Case Presentation:
A 63 year old gentleman with a history of throat cancer and hypertension was transferred from a community hospital with a diagnosis of meningitis. Ten days prior, the patient awakened with a severe headache, facial rash, periorbital edema and conjunctival injections followed by the development of neck pain and stiffness hours later. He had been doing yard work the day prior and was prescribed steroids for poison ivy. His periorbital swelling and rash resolved but the headache and neck pain persisted. Seven days later he underwent a CT brain (normal) and a lumbar puncture which revealed 256 white blood cells (WBCs) with 56% neutrophils, 45% monocytes, 24 red blood cells (RBCs), glucose of 64mg/dl, and protein of 56 mg/dl. Intravenous vancomycin and ceftriaxone were started and he was transferred to our hospital for further management of meningitis. The patient reported frequent tick bites with an untreated targetoid rash one month prior. He endorsed drinking untreated well water before his illness and had facial zoster three years earlier.

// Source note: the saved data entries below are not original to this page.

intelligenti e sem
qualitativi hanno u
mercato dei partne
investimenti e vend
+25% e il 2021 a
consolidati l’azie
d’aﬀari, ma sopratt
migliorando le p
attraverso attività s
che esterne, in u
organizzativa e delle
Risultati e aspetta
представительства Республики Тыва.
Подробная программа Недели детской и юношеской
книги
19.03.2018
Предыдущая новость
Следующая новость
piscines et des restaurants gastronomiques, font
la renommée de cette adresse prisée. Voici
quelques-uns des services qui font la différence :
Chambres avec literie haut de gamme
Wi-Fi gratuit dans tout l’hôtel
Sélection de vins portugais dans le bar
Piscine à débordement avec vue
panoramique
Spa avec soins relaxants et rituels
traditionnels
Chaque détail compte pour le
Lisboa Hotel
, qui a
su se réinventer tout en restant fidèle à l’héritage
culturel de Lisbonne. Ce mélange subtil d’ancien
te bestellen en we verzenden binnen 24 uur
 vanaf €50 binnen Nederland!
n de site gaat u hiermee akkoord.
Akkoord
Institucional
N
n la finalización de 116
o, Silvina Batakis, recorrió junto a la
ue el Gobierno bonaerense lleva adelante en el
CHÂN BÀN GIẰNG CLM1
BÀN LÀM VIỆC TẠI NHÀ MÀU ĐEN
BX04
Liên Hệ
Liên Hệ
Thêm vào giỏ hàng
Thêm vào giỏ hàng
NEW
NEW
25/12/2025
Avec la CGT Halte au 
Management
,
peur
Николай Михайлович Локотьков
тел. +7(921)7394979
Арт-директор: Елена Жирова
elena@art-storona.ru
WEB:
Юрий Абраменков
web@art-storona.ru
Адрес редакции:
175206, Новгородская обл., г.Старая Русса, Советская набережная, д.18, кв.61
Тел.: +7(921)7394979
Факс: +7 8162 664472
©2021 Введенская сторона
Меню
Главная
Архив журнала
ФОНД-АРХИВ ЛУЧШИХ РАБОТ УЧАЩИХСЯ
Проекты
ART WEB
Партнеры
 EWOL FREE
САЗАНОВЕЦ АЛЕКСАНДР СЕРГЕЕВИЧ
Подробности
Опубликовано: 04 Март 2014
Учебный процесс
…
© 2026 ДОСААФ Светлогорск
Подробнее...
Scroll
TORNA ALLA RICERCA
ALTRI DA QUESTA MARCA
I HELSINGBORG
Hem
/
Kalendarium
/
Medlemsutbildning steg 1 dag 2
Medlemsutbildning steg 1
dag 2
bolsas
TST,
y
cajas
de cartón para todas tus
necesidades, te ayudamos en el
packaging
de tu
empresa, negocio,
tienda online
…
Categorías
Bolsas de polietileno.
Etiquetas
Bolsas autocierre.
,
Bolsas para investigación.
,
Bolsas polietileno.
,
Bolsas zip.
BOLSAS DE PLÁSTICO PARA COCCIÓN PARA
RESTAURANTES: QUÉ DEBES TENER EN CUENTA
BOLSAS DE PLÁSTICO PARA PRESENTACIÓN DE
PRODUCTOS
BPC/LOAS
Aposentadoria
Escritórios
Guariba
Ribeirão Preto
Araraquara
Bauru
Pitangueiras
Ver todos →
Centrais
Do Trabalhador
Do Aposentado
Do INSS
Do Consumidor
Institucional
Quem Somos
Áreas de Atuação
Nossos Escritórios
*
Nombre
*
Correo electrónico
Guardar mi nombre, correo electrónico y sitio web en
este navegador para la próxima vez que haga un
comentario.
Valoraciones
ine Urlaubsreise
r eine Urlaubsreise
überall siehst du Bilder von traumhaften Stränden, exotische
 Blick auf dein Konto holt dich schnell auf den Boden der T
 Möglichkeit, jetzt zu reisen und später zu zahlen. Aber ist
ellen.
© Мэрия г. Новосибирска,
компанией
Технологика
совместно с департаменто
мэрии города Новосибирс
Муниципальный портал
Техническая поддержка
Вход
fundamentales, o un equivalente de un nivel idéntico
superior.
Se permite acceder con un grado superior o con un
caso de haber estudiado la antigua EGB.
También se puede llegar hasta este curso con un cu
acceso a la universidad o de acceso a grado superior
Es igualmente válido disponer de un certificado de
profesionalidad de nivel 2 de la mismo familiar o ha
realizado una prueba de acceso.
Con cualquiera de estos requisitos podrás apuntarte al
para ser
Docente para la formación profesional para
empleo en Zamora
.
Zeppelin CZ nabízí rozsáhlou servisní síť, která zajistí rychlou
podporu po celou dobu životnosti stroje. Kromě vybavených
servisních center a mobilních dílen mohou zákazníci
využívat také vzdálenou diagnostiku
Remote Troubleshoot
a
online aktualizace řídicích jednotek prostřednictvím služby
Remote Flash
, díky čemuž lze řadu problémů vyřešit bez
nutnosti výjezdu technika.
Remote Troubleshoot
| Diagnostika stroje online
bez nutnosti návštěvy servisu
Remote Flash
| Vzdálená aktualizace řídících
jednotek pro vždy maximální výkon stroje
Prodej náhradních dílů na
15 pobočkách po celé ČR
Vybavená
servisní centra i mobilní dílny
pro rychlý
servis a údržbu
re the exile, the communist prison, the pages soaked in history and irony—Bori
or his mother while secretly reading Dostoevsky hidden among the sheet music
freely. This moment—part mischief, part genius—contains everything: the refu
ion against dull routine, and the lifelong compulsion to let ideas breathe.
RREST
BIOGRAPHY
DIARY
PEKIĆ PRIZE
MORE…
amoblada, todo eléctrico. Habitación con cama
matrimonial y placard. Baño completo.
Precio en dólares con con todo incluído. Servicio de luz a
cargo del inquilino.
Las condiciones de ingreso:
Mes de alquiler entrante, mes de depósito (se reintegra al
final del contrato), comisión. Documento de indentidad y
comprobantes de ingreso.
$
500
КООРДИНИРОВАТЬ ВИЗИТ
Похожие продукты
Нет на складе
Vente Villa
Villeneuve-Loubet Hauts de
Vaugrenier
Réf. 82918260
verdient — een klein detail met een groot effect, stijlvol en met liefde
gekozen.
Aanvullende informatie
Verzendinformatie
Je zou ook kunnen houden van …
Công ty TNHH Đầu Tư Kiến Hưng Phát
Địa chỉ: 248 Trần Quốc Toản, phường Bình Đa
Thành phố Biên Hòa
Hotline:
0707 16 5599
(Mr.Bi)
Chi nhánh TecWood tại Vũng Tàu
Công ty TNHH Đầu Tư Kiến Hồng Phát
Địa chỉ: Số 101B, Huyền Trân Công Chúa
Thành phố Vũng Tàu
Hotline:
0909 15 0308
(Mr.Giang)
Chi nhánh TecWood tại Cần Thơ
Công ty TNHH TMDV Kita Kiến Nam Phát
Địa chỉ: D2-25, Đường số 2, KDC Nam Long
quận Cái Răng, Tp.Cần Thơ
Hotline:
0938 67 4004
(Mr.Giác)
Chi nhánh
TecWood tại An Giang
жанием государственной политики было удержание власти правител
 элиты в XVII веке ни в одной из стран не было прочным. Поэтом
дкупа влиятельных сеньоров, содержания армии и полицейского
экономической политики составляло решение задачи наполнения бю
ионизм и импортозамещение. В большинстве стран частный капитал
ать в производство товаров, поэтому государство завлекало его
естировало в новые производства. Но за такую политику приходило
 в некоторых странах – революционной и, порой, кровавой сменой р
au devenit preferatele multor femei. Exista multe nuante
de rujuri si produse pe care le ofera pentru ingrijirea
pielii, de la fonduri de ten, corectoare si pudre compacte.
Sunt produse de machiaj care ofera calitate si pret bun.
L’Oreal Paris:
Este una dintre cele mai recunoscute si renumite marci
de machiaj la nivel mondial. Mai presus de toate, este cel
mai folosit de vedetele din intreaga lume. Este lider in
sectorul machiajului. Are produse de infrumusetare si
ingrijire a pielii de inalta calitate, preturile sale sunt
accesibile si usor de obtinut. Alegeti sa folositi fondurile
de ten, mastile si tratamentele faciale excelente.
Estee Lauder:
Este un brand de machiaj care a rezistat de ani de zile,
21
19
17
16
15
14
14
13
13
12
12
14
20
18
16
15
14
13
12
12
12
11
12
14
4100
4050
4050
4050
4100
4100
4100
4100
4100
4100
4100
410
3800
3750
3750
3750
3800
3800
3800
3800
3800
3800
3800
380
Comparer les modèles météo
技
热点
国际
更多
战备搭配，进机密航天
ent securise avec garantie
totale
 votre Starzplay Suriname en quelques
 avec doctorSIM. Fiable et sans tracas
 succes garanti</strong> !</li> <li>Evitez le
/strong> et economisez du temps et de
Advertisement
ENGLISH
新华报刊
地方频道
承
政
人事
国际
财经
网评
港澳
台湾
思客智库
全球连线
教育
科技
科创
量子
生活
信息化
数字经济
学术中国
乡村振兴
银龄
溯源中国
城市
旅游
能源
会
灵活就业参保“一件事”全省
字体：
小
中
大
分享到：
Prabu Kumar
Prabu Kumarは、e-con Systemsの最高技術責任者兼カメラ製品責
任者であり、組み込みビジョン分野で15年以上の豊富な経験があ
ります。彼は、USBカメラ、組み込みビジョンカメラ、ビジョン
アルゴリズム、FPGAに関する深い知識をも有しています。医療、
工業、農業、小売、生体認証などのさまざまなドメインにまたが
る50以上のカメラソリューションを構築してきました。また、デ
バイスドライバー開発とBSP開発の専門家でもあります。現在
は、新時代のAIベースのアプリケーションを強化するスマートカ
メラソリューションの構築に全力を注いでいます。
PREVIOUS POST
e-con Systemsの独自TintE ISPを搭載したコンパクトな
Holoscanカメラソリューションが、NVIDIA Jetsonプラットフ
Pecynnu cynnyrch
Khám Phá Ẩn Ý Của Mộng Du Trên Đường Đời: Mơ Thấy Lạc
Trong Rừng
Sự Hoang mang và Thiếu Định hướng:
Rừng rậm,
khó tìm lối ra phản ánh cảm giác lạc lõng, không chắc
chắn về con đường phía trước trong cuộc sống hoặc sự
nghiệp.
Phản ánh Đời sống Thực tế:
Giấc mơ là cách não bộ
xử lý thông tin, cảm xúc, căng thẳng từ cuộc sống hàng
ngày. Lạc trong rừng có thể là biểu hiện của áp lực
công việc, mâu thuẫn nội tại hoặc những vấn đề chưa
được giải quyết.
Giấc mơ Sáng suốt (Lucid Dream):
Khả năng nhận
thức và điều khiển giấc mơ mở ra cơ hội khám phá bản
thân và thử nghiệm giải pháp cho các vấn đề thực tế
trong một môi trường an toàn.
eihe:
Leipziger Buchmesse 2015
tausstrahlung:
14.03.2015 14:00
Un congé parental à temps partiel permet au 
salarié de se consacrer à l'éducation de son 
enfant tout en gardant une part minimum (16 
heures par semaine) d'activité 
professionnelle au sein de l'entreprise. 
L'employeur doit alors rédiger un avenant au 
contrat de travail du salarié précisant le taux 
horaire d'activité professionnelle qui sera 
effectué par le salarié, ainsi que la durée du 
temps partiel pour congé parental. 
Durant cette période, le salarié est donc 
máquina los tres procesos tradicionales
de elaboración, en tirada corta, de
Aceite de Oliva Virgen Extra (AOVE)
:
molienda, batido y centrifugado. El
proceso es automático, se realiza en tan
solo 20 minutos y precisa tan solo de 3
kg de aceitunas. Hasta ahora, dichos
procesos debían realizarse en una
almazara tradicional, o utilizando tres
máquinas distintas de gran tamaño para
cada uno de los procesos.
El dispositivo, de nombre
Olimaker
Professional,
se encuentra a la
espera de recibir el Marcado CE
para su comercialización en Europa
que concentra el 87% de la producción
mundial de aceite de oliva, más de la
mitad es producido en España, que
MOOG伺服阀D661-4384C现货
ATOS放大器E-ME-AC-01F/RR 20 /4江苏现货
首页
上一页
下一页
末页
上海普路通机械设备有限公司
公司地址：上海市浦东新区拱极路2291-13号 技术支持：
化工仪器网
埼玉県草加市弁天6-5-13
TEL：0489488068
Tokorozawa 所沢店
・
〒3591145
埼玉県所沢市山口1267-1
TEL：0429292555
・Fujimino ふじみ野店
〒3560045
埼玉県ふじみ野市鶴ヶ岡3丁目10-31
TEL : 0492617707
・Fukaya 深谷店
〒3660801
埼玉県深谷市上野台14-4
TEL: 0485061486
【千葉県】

On transfer, the patient described the headache/neck pain as 10/10 in severity and diffuse. Home medications were MS Contin 100mg twice daily, lorazepam 1 mg daily, trazodone 150mg nightly and hydrochlorothiazide 25mg daily. On exam he was ill appearing with a heart rate 60bpm, blood pressure 161/77 mmHg, and positive Jolt, Kernig and Brudzinski signs. A slightly disconjugate gaze was noted and an MRI brain was obtained demonstrating left sylvian fissure enhancement suggestive of meningitis but significant motion artifact was present. Ampicillin and acyclovir were added and a CT brain was ordered. On hospital day 2, the patient felt improved with no headache/neck pain. The CT demonstrated left middle cerebral artery signal enhancement consistent with ruptured aneurysm. All infectious serologies/cultures returned negative.
Discussion:
Over 6 million people in the United States have cerebral aneurysms and rupture occurs in 30,000 individuals yearly. Cerebral aneurysm rupture has a high mortality and morbidity requiring timely assessment and management. Both aneurysm rupture and infectious meningitis can present with headache, altered mental status and signs of meningeal irritation. While large numbers of CSF RBCs and xanthochromia point to aneurysmal rupture (unless it is a traumatic tap), xanthochromia can dissipate after 1- 2 weeks as RBCs breakdown. Irritation caused by the blood products and an invasion of WBCs into the CSF may result in concurrent meningitis. Up to 32% of ruptured aneurysms are initially missed. The sensitivity of CT in detecting ruptured cerebral aneurysm varies- 98% at 12 hours, 80% at 72 hours, and 50% at 1 week. As seen in this case, heuristic bias (framing) may delay diagnosis, however intracranial aneurysm rupture should always be on the differential in patients with headache and meningeal signs despite CSF WBC predominance.
Conclusions:
Presentations of ruptured cerebral artery aneurysm may demonstrate clinical manifestations typically expected in meningitis. Keeping intracranial aneurysm rupture on the differential in patients with headache and meningeal signs despite CSF WBC predominance is critical. In doing so, clinicians may avoid heuristic bias and further complications associated with a highly morbid diagnosis.